A Letter for Bill Cosby

pens
Assorted red pens in my drawer as the memories of red ink are angry ones

Dear Mr. Cosby,

When I watched you yesterday on the news, at 81 years old, be taken to prison in handcuffs to serve 3-10 years as a convicted rapist, I was very sad.  Sad, not for the condemnation by the court or guilty verdict, but for the 10 year old girl who loved watching your show that first season straight through my early high school years.  You were Cliff Huxtable beloved dad to all of America living under the age of 15.  You were funny and patient and made your wife, Claire, laugh even when she was mad at you.  I remember thinking that is what marriage could be even as a little girl.  You were a hands- on dad, who because of your at- home office, was the primary one to deal with fighting siblings or school drama, and you were so, damn believable.  You were sensitive to each of your five pretend children’s unique personalities, and you brought humor and relief and conflict resolution to every argument and situation between Sondra, Denise, Theo, Vanessa, and Rudy.

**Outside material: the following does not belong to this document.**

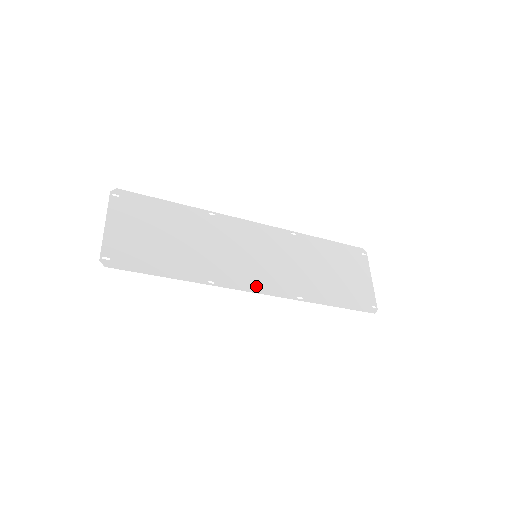
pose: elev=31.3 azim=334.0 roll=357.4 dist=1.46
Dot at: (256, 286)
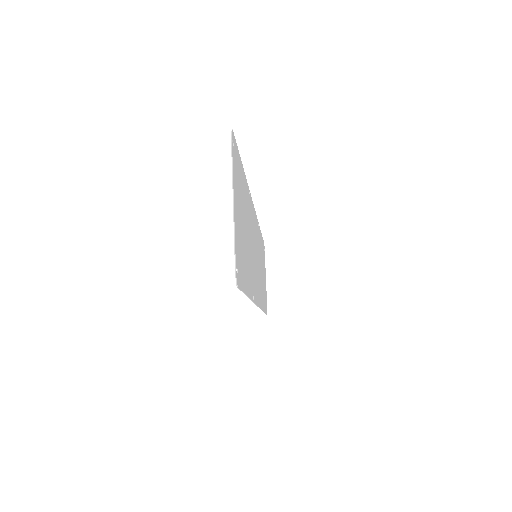
Dot at: occluded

If Cliff Huxtable’s daughter had come home from school upset because a boy stood her up on a date or called her a disrespectful name or spread a nasty rumor about her, she would have told you, and you would have helped her to handle it.  If Cliff Huxtable’s son had come home from school accused of being anything less than respectable towards a young woman in his class, he would be punished and held accountable for his treatment of a human.  If Cliff Huxtable had so much even glanced in another woman’s direction, Claire’s look alone would have killed you in a glance.  But sadly, you were just an actor in my childhood, the pretend dad in a role I thought you were born to play.

My parents had a lot of rules about TV, and I’m grateful to them for that now even if I didn’t always appreciate it as a kid.  But due to their good sense, I grew up an outdoor child of the 80s, building tree forts, riding bikes and playing with neighbors or reading Nancy Drew and the Hardy Boys on my bed.  However, the one midweek show we watched TOGETHER AS A FAMILY, most times, was your show: “The Cosby Show” on at 8 PM on Thursdays, if I remember correctly.  Otherwise, we were permitted to watch 1-2 hours of Saturday morning cartoons during those formative years of elementary school.  My point being, though, that I really looked forward to your show every week, especially as I grew older in those later years of middle school because as I grew up, so did your children on the show.  There was something for everyone– some school conflict or childhood challenge or friendship issue ranging straight from little Rudy up through the grown up and seemingly “on her own” Sondra.

And for the longest time after these women came forward with the sexual assault allegations, I did not want to believe them because you were Bill Cosby, but you also, by default, were Cliff Huxtable.  And Cliff Huxtable NEVER would have done what you did to those women from your real life.  As a 43 year old mom and wife and high school teacher, I am capable of understanding the difference between a man and the role you played on TV for so many years.  I get it.  I get that you and Cliff are not the same person.  Yet, I so wished you could have been.

So, those red pens in the picture above are collected in my desk drawer, and it struck me as funny the other day that I buy these “fancy” multicolored pens to make comments on my students’ papers– but I never use the red.  Red is the angry color of my own adolescence when teachers (even the best ones) used red pens to “provide commentary” on my papers or homework or essays.  All I saw was what I did “wrong,” even when the comments were often positive.  Please know that this letter I’m writing in my head to you is only written in angry red ink.  I don’t really have anything positive left to say to you Bill Cosby, unless maybe you are capable of an appropriate apology for these women you assaulted, stripping from them at least temporarily their safety and dignity.

I reserve my purples, greens, pinks, oranges, blues, and turquoises for my students who deserve my best real effort in the classroom– the reds will remain imprisoned in my desk, just like you for the next 3-10, tucked away and forgotten.  As for Cliff Huxtable, I’m sorry it had to end this way.